Early on in the outset of the coronavirus pandemic, the receptionist at the hotel I was staying at in China asked me if it was true that the United States was experiencing an epidemic of influenza that killed 61,000 people last year.
“No…” I responded, perplexed where this idea had arisen from.
In skimming the Chinese news, I had seen some mentions of the flu “epidemic” in the U.S. I classified it as typical misdirection, the kind of subtle criticism of the U.S. that China’s state-owned media engages in from time to time when they are embarrassed, frustrated, or trying to advance a foreign policy goal.
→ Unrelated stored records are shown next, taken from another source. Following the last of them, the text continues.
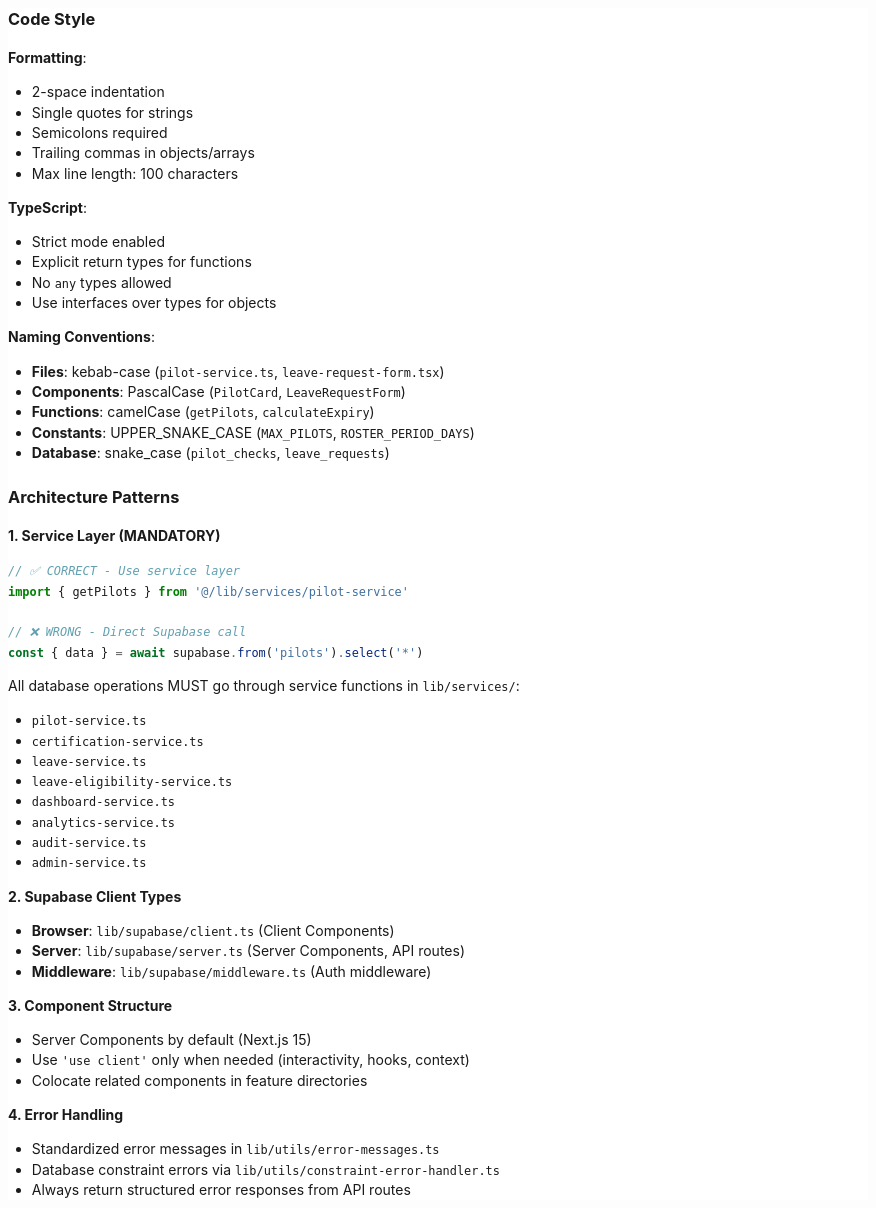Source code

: ### Code Style

**Formatting**:
- 2-space indentation
- Single quotes for strings
- Semicolons required
- Trailing commas in objects/arrays
- Max line length: 100 characters

**TypeScript**:
- Strict mode enabled
- Explicit return types for functions
- No `any` types allowed
- Use interfaces over types for objects

**Naming Conventions**:
- **Files**: kebab-case (`pilot-service.ts`, `leave-request-form.tsx`)
- **Components**: PascalCase (`PilotCard`, `LeaveRequestForm`)
- **Functions**: camelCase (`getPilots`, `calculateExpiry`)
- **Constants**: UPPER_SNAKE_CASE (`MAX_PILOTS`, `ROSTER_PERIOD_DAYS`)
- **Database**: snake_case (`pilot_checks`, `leave_requests`)

### Architecture Patterns

**1. Service Layer (MANDATORY)**
```typescript
// ✅ CORRECT - Use service layer
import { getPilots } from '@/lib/services/pilot-service'

// ❌ WRONG - Direct Supabase call
const { data } = await supabase.from('pilots').select('*')
```

All database operations MUST go through service functions in `lib/services/`:
- `pilot-service.ts`
- `certification-service.ts`
- `leave-service.ts`
- `leave-eligibility-service.ts`
- `dashboard-service.ts`
- `analytics-service.ts`
- `audit-service.ts`
- `admin-service.ts`

**2. Supabase Client Types**
- **Browser**: `lib/supabase/client.ts` (Client Components)
- **Server**: `lib/supabase/server.ts` (Server Components, API routes)
- **Middleware**: `lib/supabase/middleware.ts` (Auth middleware)

**3. Component Structure**
- Server Components by default (Next.js 15)
- Use `'use client'` only when needed (interactivity, hooks, context)
- Colocate related components in feature directories

**4. Error Handling**
- Standardized error messages in `lib/utils/error-messages.ts`
- Database constraint errors via `lib/utils/constraint-error-handler.ts`
- Always return structured error responses from API routes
Not all of the Chinese news articles have been completely misleading. QQ News (not a specialized propaganda apparatus) published an article that pointed out the death rate for one set of numbers cited was only 0.05 percent and that “the vast majority were old, weak, or sick. It is possible that their health was already poor.”
Turns out the 61,000 death toll estimate comes from the U.S. Centers for Disease Control, making it all the more fun for China to cite in order to boost their trolling credibility. Like Sean Hannity when he finds a New York Times headline he likes: “Even the liberal New York Times/the American’s own federal health agency says…”
The hotel receptionist is interested in foreign news and opinion and was initially skeptical of the Chinese report.
“So it’s fake news?” he asked of the article in question.